Other changes associated with sleep loss may have also contributed to the increases in CRP encountered in our experiments. In vitro studies have suggested an influence of steroids in the synthesis of CRP (13). Nonlinear mixed-models regression found significant increases in daily cortisol levels during the 88-h vigil of Experiment 1 (t = 2.82, p = 0.018). Furthermore, the circadian nadir in cortisol concentrations has been shown to increase during sleep deprivation (42,43), and evening cortisol levels were also elevated in a PSD study (34).
Similarly, increased body mass has been shown to predispose to cytokinemia due to the synthesis and release of IL-6 from adipose tissue (44). However, diets were designed to maintain body weight, and therefore weight remained stable throughout the study. Body mass index was similar in both the experimental and control groups in the PSD condition and, in general, was well within the range for an age-matched U.S. population. However, body mass index was correlated with baseline CRP levels in subjects pooled from both studies (Spearman's r = 0.60, n = 19), and individual differences in the response to sleep deprivation, as a function of adiposity, warrant further study.

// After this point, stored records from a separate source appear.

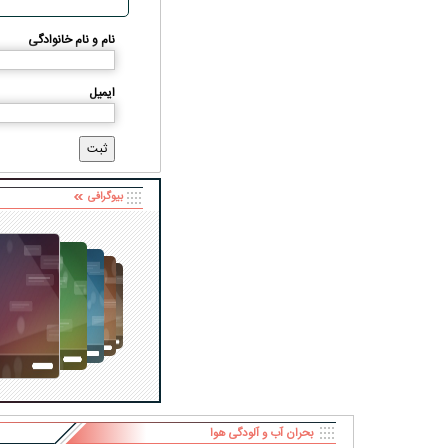
نام و نام خانوادگی
ایمیل
بیوگرافی
بحران آب و آلودگی هوا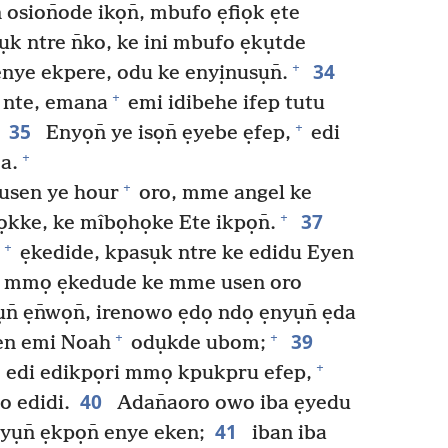
 osion̄ode ikọn̄, mbufo ẹfiọk ẹte
k ntre n̄ko, ke ini mbufo ẹkụtde
34
+
enye ekpere, odu ke enyịnusụn̄.
+
 nte, emana
emi idibehe ifep tutu
35
+
Enyọn̄ ye isọn̄ ẹyebe ẹfep,
edi
+
a.
+
 usen ye hour
oro, mme angel ke
37
+
iọkke, ke mîbọhọke Ete ikpọn̄.
+
ẹkedide, kpasụk ntre ke edidu Eyen
e mmọ ẹkedude ke mme usen oro
̄ ẹn̄wọn̄, irenowo ẹdọ ndọ ẹnyụn̄ ẹda
39
+
+
sen emi Noah
odụkde ubom;
+
 edi edikpọri mmọ kpukpru efep,
40
o edidi.
Adan̄aoro owo iba ẹyedu
41
nyụn̄ ẹkpọn̄ enye eken;
iban iba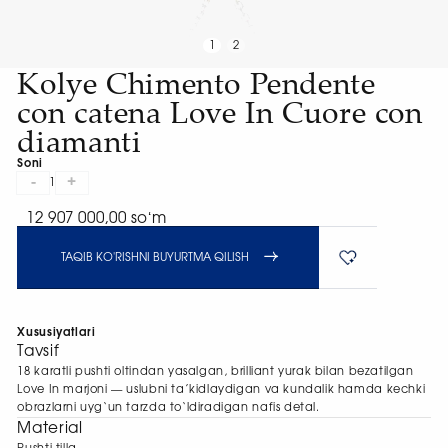
1
2
Kolye Chimento Pendente
con catena Love In Cuore con
diamanti
Soni
-
+
1
12 907 000,00 soʻm
TAQIB KO'RISHNI BUYURTMA QILISH
Xususiyatlari
Tavsif
18 karatli pushti oltindan yasalgan, brilliant yurak bilan bezatilgan
Love In marjoni — uslubni ta’kidlaydigan va kundalik hamda kechki
obrazlarni uyg‘un tarzda to‘ldiradigan nafis detal.
Material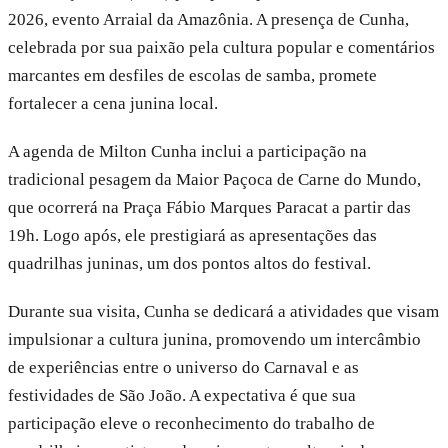
2026, evento Arraial da Amazônia. A presença de Cunha,
celebrada por sua paixão pela cultura popular e comentários
marcantes em desfiles de escolas de samba, promete
fortalecer a cena junina local.
A agenda de Milton Cunha inclui a participação na
tradicional pesagem da Maior Paçoca de Carne do Mundo,
que ocorrerá na Praça Fábio Marques Paracat a partir das
19h. Logo após, ele prestigiará as apresentações das
quadrilhas juninas, um dos pontos altos do festival.
Durante sua visita, Cunha se dedicará a atividades que visam
impulsionar a cultura junina, promovendo um intercâmbio
de experiências entre o universo do Carnaval e as
festividades de São João. A expectativa é que sua
participação eleve o reconhecimento do trabalho de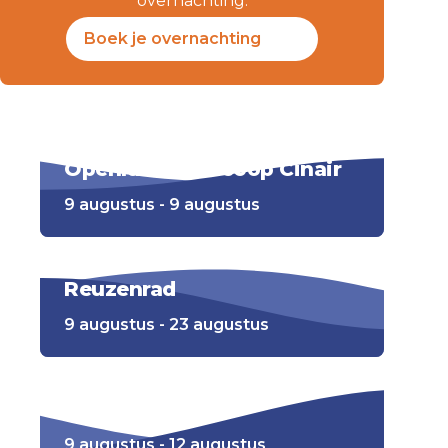
overnachting.
Boek je overnachting
Openluchtbioscoop Cinair
9 augustus - 9 augustus
Reuzenrad
9 augustus - 23 augustus
Kleurwedstrijd
9 augustus - 12 augustus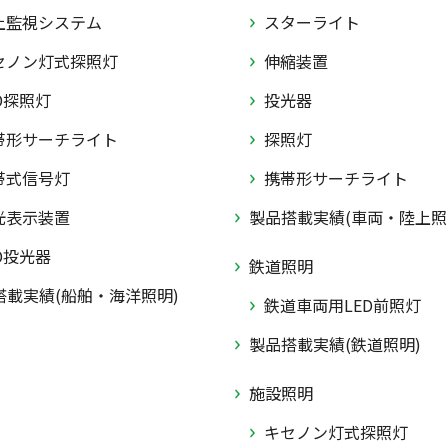
上監視システム
スターライト
セノン灯式探照灯
伸縮装置
D探照灯
投光器
帯形サーチライト
探照灯
帯式信号灯
携帯形サーチライト
光表示装置
製品搭載実績(車両・陸上照
D投光器
鉄道照明
搭載実績(船舶・海洋照明)
鉄道車両用LED前照灯
製品搭載実績(鉄道照明)
施設照明
キセノン灯式探照灯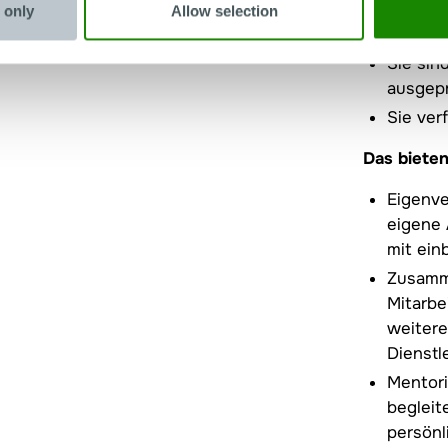
ergebni
 only
Allow selection
Sehr gu
Sie sin
ausgepr
Sie ver
Das bieten
Eigenve
eigene
mit ein
Zusamme
Mitarbe
weitere
Dienst
Mentori
begleit
persönl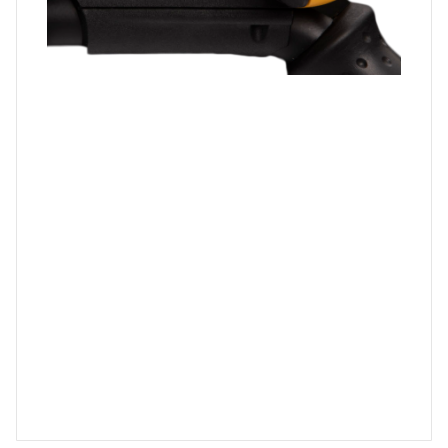
SEZGİSEL VE ​​VERİMLİ KONTROLLER
En sık kullanılan kontroller için doğrudan tahrik düğmeleri. Diğer
kontroller için kolay erişim menü ayarları.
ALTI ALGILAMA MODLARI + PINPOINT
Sıfır, Bozuk Paralar, ABD Paraları (bozuk para simgeleriyle),
Mücevherler, Kalıntılar ve Özel
HI-RESOLUTION ZEMİN DENGESİ
Demirli zeminden tuzlu suya kadar 175 zemin denge çözünürlüğü
(Garrett AT Max gibi).
BÜYÜK HEDEF KİMLİĞİ NUMARALARI ŞARJ EDİLEBİLİR PİL
Dahili şarj edilebilir lityum iyon pil, ayara bağlı olarak yaklaşık 15 saate
kadar kullanım sağlar. Mikro USB şarj kablosu dahildir.
DEMİR SES
Garrett’in benzersiz özelliği, şişe kapakları gibi karmaşık demir
nesnelerin doğru bir şekilde tanımlanmasına yardımcı olur.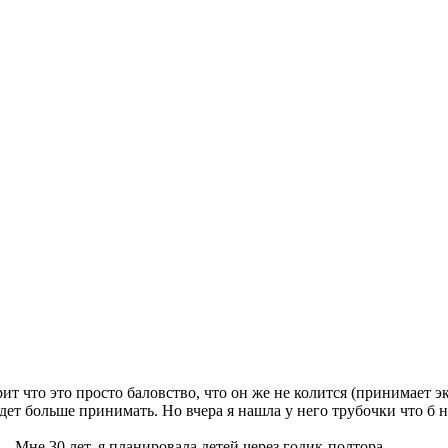
т что это просто баловство, что он же не колится (принимает эк
дет больше принимать. Но вчера я нашла у него трубочки что б н
... Мне 30 лет, я планировала детей через годик-полтора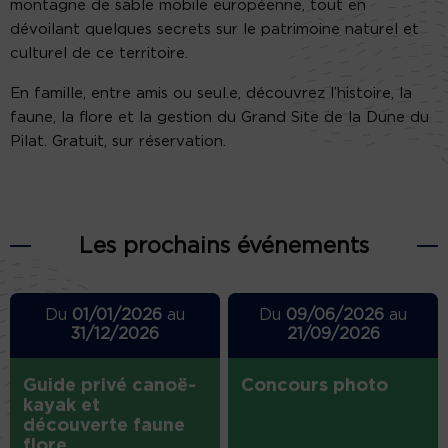
montagne de sable mobile européenne, tout en
dévoilant quelques secrets sur le patrimoine naturel et
culturel de ce territoire.
En famille, entre amis ou seul.e, découvrez l’histoire, la
faune, la flore et la gestion du Grand Site de la Dune du
Pilat. Gratuit, sur réservation.
Les prochains événements
Du
01/01/2026
au
Du
09/06/2026
au
31/12/2026
21/09/2026
Guide privé canoë-
Concours photo
kayak et
découverte faune
flore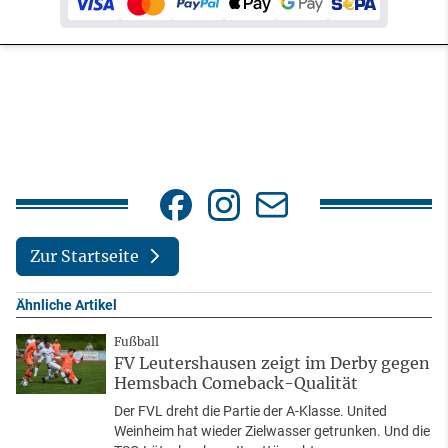
Zur Startseite
Ähnliche Artikel
Fußball
FV Leutershausen zeigt im Derby gegen
Hemsbach Comeback-Qualität
Der FVL dreht die Partie der A-Klasse. United
Weinheim hat wieder Zielwasser getrunken. Und die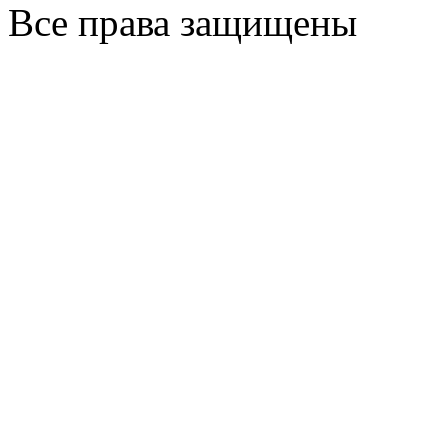
Все права защищены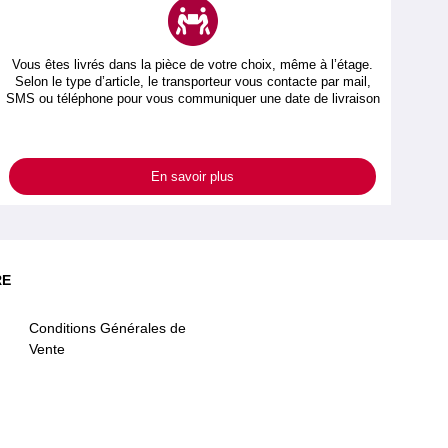
Vous êtes livrés dans la pièce de votre choix, même à l’étage.
Selon le type d’article, le transporteur vous contacte par mail,
SMS ou téléphone pour vous communiquer une date de livraison
En savoir plus
RE
Conditions Générales de
Vente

The participants in the current studies were normal sleepers who underwent sleep deprivation for relatively brief periods of time; therefore, the results cannot be generalized to populations of habitually short-duration sleepers. The present experiments also did not assess the CRP levels after full recovery from the sleep deficit induced by TSD and PSD, so it is not known how long the CRP elevations persisted, but current studies are underway to investigate this issue.
Conclusions. Our findings support the hypothesis that failure to obtain adequate amounts of healthy sleep promotes low-level systemic inflammation. These studies raise the possibility that apparently healthy individuals may potentiate a major marker of inflammation associated with an increased risk of cardiovascular illness through the accumulation of a sleep deficit.